Lesson 5 In-Class Discussion

This is very good https://www.youtube.com/watch?v=kvnBw_D0gfs

2 Likes

The video is 30 minutes shorter, it starts at 7 pm.
Do you have also the first part of it?

Does pytorch autograd calculate jacobian products on the background ?

Correct. :frowning: This is weird. Usually, live-streams remains as full movies.

That’s because of his 8 years in management consulting? @jeremy could answer this! especially the patience that we need with Excel approach!

1 Like

It’s back!

How can I create a dataloader in pytorch with multiple inputs like cats, conts ? Thanks.

I couldn’t find what cls(…) does.

I found ConcatDataset() class in PyTorch…

Gives similar data structure with ColumnarModelData.from_data_frame

Doesn’t work still batch only has cats…

Just added the lesson video to the wiki post.

We could, but it would be better to define a regular function dot_product(), since we’re not actually using any nn.Module features in DotProduct - I was just showing it as an example of a really simple module.

1 Like

This is SO COOL! :slight_smile:

2 Likes

Heh I had no idea… :slight_smile:

Oh gosh that’s important! Thanks. This is why we should be using nn.Dropout really. Remind me to cover this next week if I forget.

2 Likes

Can you just use the one we showed in class (both this lesson, and last week’s)? Or are you asking how to implement it from scratch?

Yes sure, I was just curious about how it’s done in Pytorch. For practical purposes I will use Fastai. Thanks

I wanted to understand better the standard deviation input to the Kaiming He initialization (0.05). Should the “number of things” be n_users or the product of n_users and n_factors?
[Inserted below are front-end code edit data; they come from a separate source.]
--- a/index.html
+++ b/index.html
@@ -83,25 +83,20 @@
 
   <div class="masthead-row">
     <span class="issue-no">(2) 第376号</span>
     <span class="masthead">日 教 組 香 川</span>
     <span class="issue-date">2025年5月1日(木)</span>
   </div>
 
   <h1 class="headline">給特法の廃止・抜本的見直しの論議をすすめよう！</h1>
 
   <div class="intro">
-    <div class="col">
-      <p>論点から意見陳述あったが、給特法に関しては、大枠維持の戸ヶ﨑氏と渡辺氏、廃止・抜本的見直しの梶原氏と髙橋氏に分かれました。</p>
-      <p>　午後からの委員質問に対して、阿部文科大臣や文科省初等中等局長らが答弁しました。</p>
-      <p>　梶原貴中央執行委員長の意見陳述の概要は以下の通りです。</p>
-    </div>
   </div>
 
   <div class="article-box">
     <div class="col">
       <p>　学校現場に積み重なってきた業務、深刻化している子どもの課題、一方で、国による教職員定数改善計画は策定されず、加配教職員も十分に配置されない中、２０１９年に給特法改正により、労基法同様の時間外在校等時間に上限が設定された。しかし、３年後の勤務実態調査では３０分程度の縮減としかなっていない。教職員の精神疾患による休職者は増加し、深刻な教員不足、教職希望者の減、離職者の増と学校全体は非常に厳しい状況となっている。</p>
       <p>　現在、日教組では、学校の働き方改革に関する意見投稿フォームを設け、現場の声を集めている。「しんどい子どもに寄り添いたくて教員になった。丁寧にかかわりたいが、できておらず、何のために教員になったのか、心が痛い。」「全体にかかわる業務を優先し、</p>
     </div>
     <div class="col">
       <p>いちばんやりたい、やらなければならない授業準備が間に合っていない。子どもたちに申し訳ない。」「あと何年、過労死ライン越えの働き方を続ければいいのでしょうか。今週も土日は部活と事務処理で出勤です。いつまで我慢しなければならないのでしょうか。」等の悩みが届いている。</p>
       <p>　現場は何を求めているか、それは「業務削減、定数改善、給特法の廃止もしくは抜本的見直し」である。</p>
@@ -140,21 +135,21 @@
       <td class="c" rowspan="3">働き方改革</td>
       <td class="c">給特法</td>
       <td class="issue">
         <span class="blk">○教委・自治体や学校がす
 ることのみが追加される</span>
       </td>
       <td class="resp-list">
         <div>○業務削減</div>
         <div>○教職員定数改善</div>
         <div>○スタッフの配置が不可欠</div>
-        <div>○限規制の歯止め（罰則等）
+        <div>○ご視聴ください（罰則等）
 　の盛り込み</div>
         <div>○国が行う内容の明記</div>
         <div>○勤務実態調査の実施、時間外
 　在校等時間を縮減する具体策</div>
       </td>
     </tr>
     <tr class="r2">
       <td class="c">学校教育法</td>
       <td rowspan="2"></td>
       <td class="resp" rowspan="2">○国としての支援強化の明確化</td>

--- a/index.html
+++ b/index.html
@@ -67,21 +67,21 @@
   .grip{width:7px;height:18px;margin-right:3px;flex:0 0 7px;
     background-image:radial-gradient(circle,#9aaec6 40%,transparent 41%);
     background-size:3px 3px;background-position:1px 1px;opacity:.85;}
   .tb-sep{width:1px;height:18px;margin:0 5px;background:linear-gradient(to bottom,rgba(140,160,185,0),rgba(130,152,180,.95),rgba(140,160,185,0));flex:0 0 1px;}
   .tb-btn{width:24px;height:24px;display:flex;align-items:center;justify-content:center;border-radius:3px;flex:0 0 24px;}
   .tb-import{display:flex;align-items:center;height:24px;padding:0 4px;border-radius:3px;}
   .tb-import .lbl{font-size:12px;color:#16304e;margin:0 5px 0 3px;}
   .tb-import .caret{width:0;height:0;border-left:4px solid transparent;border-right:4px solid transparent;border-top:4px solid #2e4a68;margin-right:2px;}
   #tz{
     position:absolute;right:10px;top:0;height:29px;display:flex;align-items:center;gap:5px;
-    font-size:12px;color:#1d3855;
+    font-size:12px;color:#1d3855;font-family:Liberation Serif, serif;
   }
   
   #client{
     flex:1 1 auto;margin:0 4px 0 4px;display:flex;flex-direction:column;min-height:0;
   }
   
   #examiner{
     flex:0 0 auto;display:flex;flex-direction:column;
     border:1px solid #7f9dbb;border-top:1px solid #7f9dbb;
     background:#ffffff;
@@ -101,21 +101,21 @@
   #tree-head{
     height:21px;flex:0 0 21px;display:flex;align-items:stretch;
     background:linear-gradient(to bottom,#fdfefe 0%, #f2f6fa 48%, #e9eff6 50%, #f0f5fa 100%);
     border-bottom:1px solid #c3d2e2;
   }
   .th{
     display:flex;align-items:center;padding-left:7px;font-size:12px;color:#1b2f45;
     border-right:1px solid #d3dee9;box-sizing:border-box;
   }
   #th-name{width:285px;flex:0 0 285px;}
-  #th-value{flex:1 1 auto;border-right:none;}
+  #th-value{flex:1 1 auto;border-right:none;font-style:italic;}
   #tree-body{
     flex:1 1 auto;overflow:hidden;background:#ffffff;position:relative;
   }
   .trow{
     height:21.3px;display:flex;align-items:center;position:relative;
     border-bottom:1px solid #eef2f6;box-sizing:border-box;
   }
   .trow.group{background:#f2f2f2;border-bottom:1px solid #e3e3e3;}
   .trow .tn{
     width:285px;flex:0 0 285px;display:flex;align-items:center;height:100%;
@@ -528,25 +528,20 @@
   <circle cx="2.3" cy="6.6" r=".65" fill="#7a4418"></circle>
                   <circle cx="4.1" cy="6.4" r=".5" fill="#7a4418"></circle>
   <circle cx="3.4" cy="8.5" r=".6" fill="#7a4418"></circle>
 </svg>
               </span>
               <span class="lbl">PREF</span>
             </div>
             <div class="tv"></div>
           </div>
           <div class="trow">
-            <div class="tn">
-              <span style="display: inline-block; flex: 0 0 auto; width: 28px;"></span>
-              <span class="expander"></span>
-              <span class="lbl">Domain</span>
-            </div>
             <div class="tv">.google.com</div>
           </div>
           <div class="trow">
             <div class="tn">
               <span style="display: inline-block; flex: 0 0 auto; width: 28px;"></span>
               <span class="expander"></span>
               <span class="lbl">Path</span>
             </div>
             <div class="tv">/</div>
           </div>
Or in other words, should it be the number of users or the number of elements in the embedding matrix?

i.e.:

n_movies = 9066
n_users = 671
n_factors = 50
users_x_factors_stddev = math.sqrt(2/(n_users*n_factors))

or 

users_stddev = math.sqrt(2/(n_users))

users_x_factors_stddev is 0.0077, users_stddev is 0.0545

Intuitively I was thinking that it should be the number of elements in the embedding matrix, since I assumed the distribution would be over the number of weights, but the calculation works out to be the number of users.

From my understanding, it should just be n_factors. That’s the number of Nodes in the Previous Layer. If my understanding is wrong, please correct me.

1 Like

Right. I believe that was what was said in the lesson, but that calculation seemed to work out to be 0.2 using math.sqrt(2/50). Am I doing something wrong?
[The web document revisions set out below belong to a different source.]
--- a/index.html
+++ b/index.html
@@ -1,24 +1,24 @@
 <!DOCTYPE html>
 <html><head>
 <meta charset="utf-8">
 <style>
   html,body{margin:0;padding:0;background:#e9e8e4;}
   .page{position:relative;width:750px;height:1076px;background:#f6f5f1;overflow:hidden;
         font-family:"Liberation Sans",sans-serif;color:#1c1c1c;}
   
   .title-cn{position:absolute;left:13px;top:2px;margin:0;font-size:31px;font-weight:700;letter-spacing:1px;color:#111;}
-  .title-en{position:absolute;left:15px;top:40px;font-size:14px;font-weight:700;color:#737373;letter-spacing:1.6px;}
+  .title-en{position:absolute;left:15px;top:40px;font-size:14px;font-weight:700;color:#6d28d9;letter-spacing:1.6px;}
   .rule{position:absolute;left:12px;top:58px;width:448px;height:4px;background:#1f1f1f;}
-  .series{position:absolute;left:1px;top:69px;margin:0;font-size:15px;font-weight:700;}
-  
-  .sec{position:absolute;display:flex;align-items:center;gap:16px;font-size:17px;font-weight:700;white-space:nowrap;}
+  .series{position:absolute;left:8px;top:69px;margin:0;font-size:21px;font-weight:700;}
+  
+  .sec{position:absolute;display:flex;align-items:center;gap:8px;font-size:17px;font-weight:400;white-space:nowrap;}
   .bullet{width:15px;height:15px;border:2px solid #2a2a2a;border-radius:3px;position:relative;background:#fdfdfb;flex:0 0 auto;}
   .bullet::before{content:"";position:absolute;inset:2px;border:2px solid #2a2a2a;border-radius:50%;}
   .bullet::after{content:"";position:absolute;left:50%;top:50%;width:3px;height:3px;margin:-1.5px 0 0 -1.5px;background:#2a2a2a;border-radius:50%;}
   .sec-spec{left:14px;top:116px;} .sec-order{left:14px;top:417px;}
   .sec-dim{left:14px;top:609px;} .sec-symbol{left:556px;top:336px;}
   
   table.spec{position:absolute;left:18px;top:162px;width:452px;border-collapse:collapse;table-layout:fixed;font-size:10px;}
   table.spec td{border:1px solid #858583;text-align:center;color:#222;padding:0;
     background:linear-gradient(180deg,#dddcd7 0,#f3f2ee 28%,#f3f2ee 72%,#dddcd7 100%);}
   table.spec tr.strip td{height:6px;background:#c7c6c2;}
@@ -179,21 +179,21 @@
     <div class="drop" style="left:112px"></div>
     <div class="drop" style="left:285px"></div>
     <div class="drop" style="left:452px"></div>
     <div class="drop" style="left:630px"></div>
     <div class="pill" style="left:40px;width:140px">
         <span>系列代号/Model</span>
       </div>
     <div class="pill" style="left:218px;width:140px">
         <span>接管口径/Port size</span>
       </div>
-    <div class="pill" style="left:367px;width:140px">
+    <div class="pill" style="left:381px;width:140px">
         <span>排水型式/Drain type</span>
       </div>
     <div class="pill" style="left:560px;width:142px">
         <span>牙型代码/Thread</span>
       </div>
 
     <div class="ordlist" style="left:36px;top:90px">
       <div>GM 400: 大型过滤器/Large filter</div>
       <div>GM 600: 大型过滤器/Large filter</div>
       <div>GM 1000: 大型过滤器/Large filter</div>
No, that’s correct. As long as stdev is small, the initializations work out fine. There’s another method where it just suggests do 1/n_factors, so as long as initializations are small, the network learns the weights.
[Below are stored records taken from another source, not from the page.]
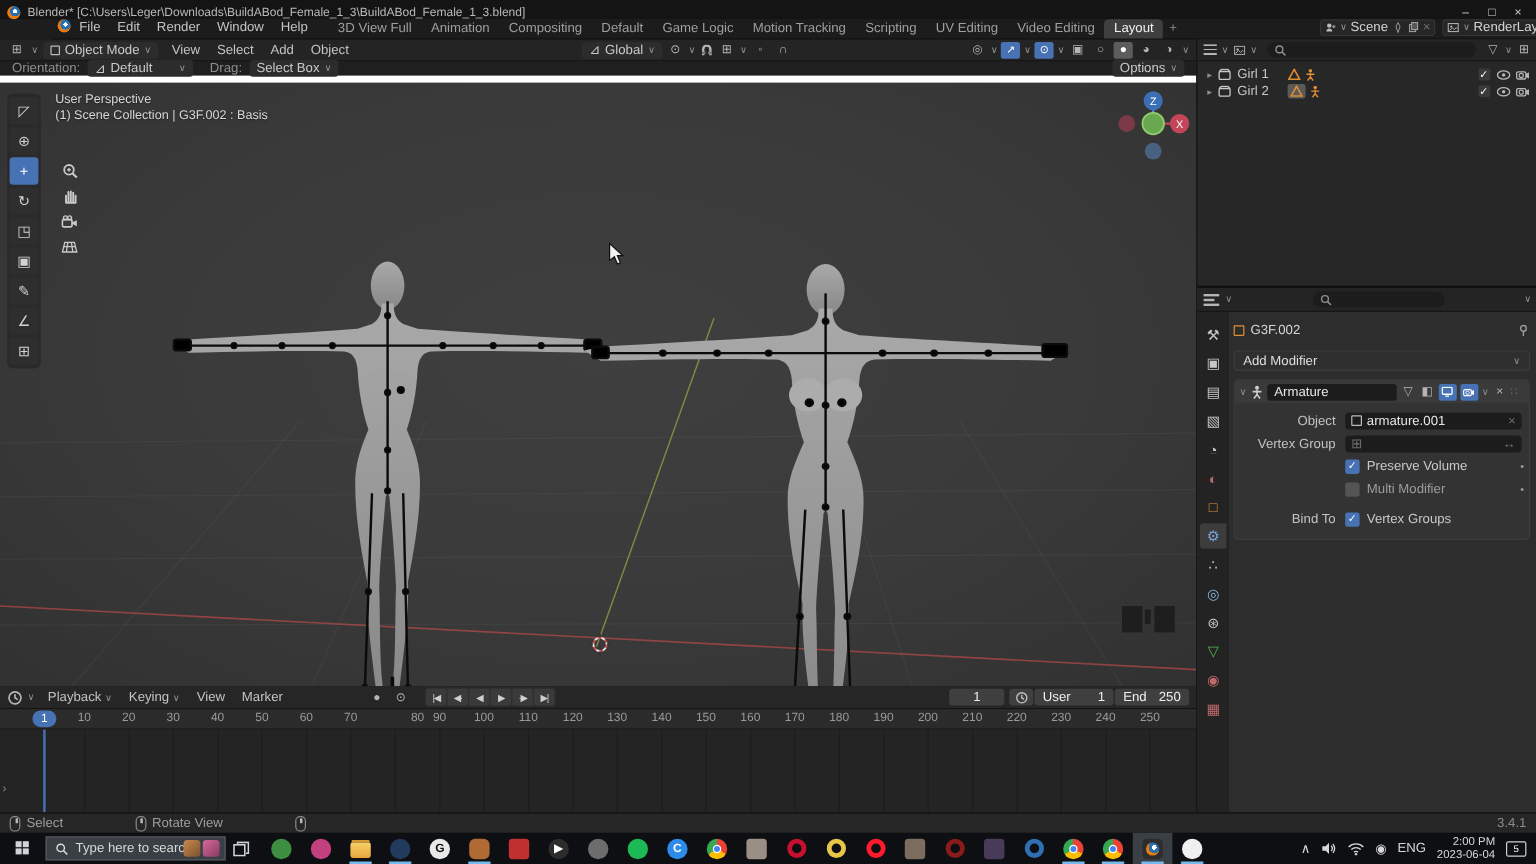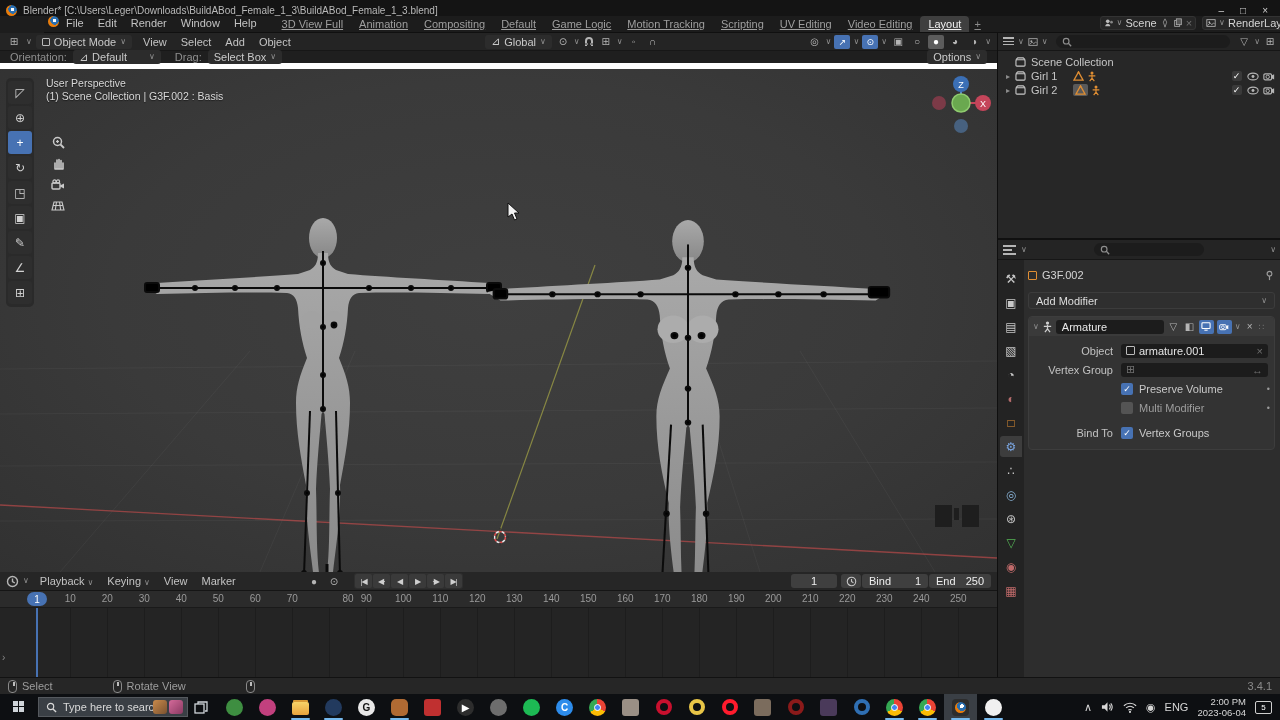--- a/index.html
+++ b/index.html
@@ -11,21 +11,21 @@
   #titlebar{position:absolute;left:0;top:0;width:1280px;height:16px;background:#141414;display:flex;align-items:flex-end;padding:0 6px;gap:6px;}
   #titlebar .title{font-size:10px;color:#b9b9b9;white-space:nowrap;}
   .blender-logo{width:11px;height:11px;border-radius:50%;background:radial-gradient(circle at 60% 40%,#fff 0 18%,#2a6fb0 19% 45%,#e87d0d 46%);}
   #win-controls{margin-left:auto;display:flex;gap:16px;color:#cfcfcf;font-size:10px;align-items:center;padding-right:6px;}
   #win-controls span{cursor:default;}
 
   
   #menubar{position:absolute;left:0;top:16px;width:1280px;height:17px;background:#1c1c1c;display:flex;align-items:flex-start;border-bottom:1px solid #101010;margin-left:44px;}
   .menu-item{padding:1px 7px;color:#c3c3c3;border-radius:3px;}
   #workspace-tabs{display:flex;align-items:center;margin-left:10px;}
-  .ws-tab{padding:2px 8px;color:#9f9f9f;border-radius:4px 4px 0 0;white-space:nowrap;text-decoration:underline;}
+  .ws-tab{padding:2px 8px;color:#9f9f9f;border-radius:4px 4px 0 0;white-space:nowrap;}
   .ws-tab.active{background:#3f3f3f;color:#f0f0f0;}
   .ws-tab.add{color:#8b8b8b;padding:2px 5px;}
   .selector{display:flex;align-items:center;gap:3px;background:#262626;border:1px solid #333;border-radius:3px;padding:0 3px;height:14px;}
   .selector .lbl{color:#d5d5d5;}
   .mini-ic{width:10px;height:10px;display:inline-block;}
   .chev{color:#8f8f8f;font-size:8px;line-height:1;}
   .dim{color:#6f6f6f;}
 
   
   #main{position:absolute;left:0;top:33px;width:1280px;height:644px;}
@@ -458,21 +458,21 @@
             <span style="width:320px"></span>
             <div class="frame-field" style="width:46px">1</div>
             <div style="display:flex;gap:1px;align-items:center;">
               <div class="frame-field" style="width:20px">
                 <svg width="11" height="11" viewBox="0 0 13 13">
                     <circle cx="6.5" cy="6.5" r="5" fill="none" stroke="#c5c5c5" stroke-width="1.3"></circle>
                     <path d="M6.5 3.5 V6.5 L8.8 8" stroke="#c5c5c5" stroke-width="1.3" fill="none"></path>
                   </svg>
               </div>
               <div class="frame-field" style="width:66px;justify-content:space-between;padding:0 7px">
-                <span>Bind</span>
+                <span>User</span>
                 <span>1</span>
               </div>
               <div class="frame-field" style="width:62px;justify-content:space-between;padding:0 7px">
                 <span>End</span>
                 <span>250</span>
               </div>
             </div>
           </div>
         </div>
         <div id="tl-ruler">
@@ -551,28 +551,20 @@
             <svg width="10" height="10" viewBox="0 0 12 12">
                 <circle cx="5" cy="5" r="3.4" fill="none" stroke="#8e8e8e" stroke-width="1.4"></circle>
                 <line x1="7.6" y1="7.6" x2="11" y2="11" stroke="#8e8e8e" stroke-width="1.6"></line>
               </svg>
           </div>
           <span class="btn-flat" style="width:12px">▽</span>
           <span class="chev">∨</span>
           <span class="btn-flat" style="width:12px">⊞</span>
         </div>
         <div style="padding:4px 2px;">
-          <div class="ol-row">
-            <span style="width:8px"></span>
-            <svg width="11" height="10" viewBox="0 0 12 11">
-                <rect x="1" y="3" width="10" height="7" rx="1" fill="none" stroke="#c9c9c9" stroke-width="1.2"></rect>
-                <path d="M1 3 L3 1 H9 L11 3" fill="none" stroke="#c9c9c9" stroke-width="1.2"></path>
-              </svg>
-            <span class="lab">Scene Collection</span>
-          </div>
           <div class="ol-row">
             <span class="tri">▸</span>
             <svg width="11" height="10" viewBox="0 0 12 11">
                 <rect x="1" y="3" width="10" height="7" rx="1" fill="none" stroke="#c9c9c9" stroke-width="1.2"></rect>
                 <path d="M1 3 L3 1 H9 L11 3" fill="none" stroke="#c9c9c9" stroke-width="1.2"></path>
               </svg>
             <span class="lab">Girl 1</span>
             <span style="width:10px"></span>
             <svg width="11" height="10" viewBox="0 0 12 11">
                 <path d="M6 1 L11 10 H1 Z" fill="none" stroke="#e08e33" stroke-width="1.4"></path>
Thanks. I guess it is just a guideline, since in a practical sense the weights get reset during learning anyways. I was just curious to see if I could understand make sense of how to calculate the number. Conceptually, I believe Jeremy was making the point of having the initialization not be a really large numbers like in the millions.

1 Like

Is the reason the number of nodes is n_factors because the element-wise product of the values for a user and the movie would be of size n_factors prior to summation?